Modern Chelsea collect their trophies through lavish investment on players and via a managerial rollercoaster. After the victory in Porto, Tuchel immediately understood, direct from the club’s owner Roman Abramovich, that his reward will be a contract extension, the 18-month deal he signed in January extended to 2023 with an option for another year.

But he is wise enough to know that the length of stay for any Chelsea manager is always subject to abrupt review.

Tuchel is the 15th different manager employed under Abramovich, who bought Chelsea in 2003. He met the Russian owner, who now spends little time in London, for the first time on Saturday. “A good time for the first meeting,” Tuchel joked. “It can only get worse from here.”
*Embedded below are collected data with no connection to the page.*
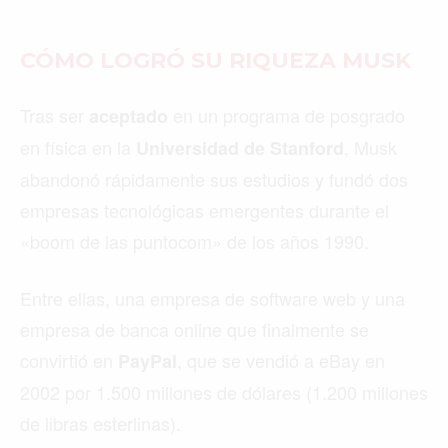
CÓMO LOGRÓ SU RIQUEZA MUSK
Tras ser
en un programa de posgrado
aceptado
en física en la
, Musk
Universidad de Stanford
abandonó rápidamente sus estudios y fundó dos
empresas tecnológicas emergentes durante el
«boom de las puntocom» de los años 1990.
Entre ellas, una empresa de software web y una
empresa de banca online que finalmente se
convirtió en
, que se vendió a eBay en
PayPal
2002 por 1.500 millones de dólares (1.200 millones
de libras esterlinas).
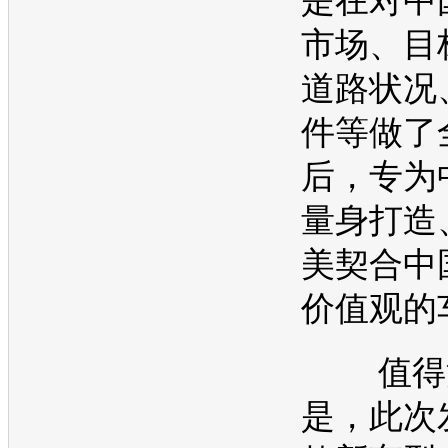
是在对中
市场、目
道路状况
件等做了
后，专为
量身打造
美契合中
价值观的
值得
是，此次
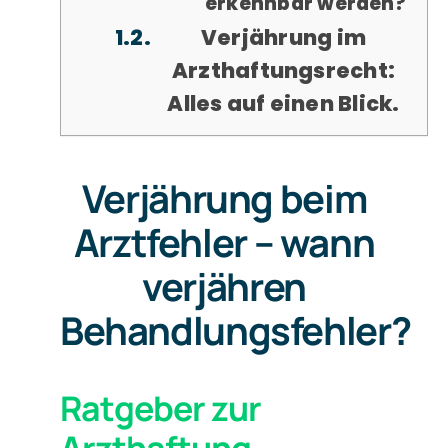
erkennbar werden?
Verjährung im
Arzthaftungsrecht:
Alles auf einen Blick.
Verjährung beim
Arztfehler – wann
verjähren
Behandlungsfehler?
Ratgeber zur
Arzthaftung –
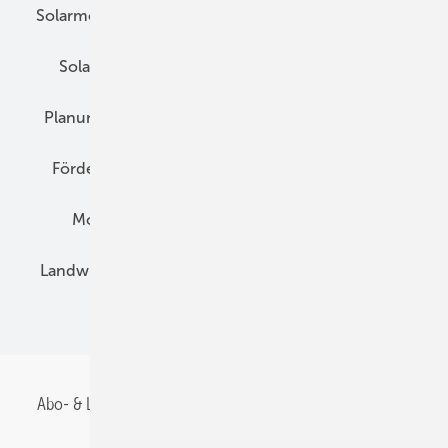
Solarmodule
DC-Technik
Wechselrichter
Solarspeicher
AC-Technik
Wartung
Planung
E-Mobilität
Wärme
Recht
Förderung
Preise
Hybridgeneratoren
Montage
Installation
Solarparks
Landwirtschaft
Mieterstrom
Fachhandel
BIPV
Abo- & Leserservice
AGB
Alle Inhalte chronologisch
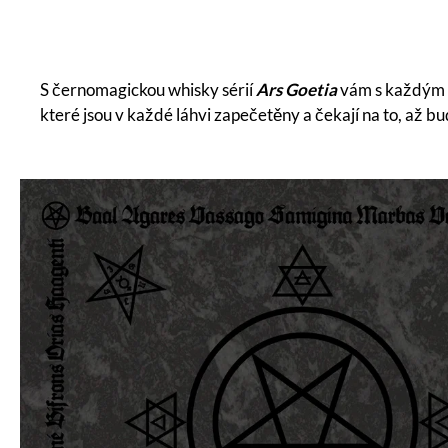
S černomagickou whisky sérií
Ars Goetia
vám s každým 
které jsou v každé láhvi zapečetěny a čekají na to, až bu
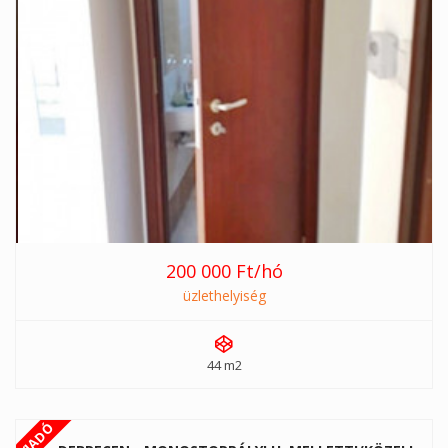
200 000 Ft/hó
üzlethelyiség
44 m2
KIADÓ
It was a knowing observation on the fragility of a coach’s status at Stamford Bridge and of the fine line between success and shortfall. Six days earlier, when Tuchel oversaw a 2-1 defeat at Aston Villa, Chelsea were heading for a fifth place finish in the Premier League table; only results elsewhere kept them in the top four.
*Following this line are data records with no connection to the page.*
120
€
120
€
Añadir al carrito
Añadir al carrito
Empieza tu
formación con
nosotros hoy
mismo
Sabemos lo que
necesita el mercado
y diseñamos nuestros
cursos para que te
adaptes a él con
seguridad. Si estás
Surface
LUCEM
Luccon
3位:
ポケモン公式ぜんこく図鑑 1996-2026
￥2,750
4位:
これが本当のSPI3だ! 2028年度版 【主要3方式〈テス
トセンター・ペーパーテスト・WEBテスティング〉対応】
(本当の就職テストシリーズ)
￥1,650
A top-four finish had been set as his minimum target when he replaced Frank Lampard, who had lasted a year and a half in the Blue ejector seat.

And although Tuchel and Abramovich can now look back on a sensational start in English football by the German manager, it had passed through nervous moments. Chelsea lost an FA Cup final which they went into, against Leicester City, as favourites. They lost two of their last three, high-pressure Premier League matches of the season.

But Tuchel has had the better of City, the club he repeatedly refers to as “the benchmark”. And in among two 1-0 wins and the 2-1 league victory in the last six weeks are patterns.

The Mason Mount pass that opened up holes in the City defence in the FA Cup semi-final presaged the Mount through-ball to Kai Havertz that swung the Champions League final – a goal that, as at Wembley, put a City goalkeeper in two minds and had City left-back trying to catch up.

The scorer in the FA Cup had been Hakim Ziyech. The matchwinner in the biggest game of the club year would be the most expensive signing in Chelsea’s history. For Havertz, that goal is a thrilling landmark. There had been times in his first Chelsea season when the 21-year-old looked over-priced at the €80m that was paid to Bayer Leverkusen for him.

Though he was shaded for man of the match by the ubiquitous N’Golo Kante, Havertz had a high-class final as a sort of roaming central striker. “He ran like crazy,” said his captain Cesar Azpilicueta, “and he was fantastic. “It’s been a tough season but this guy is going to be a superstar. Well, he is one already.”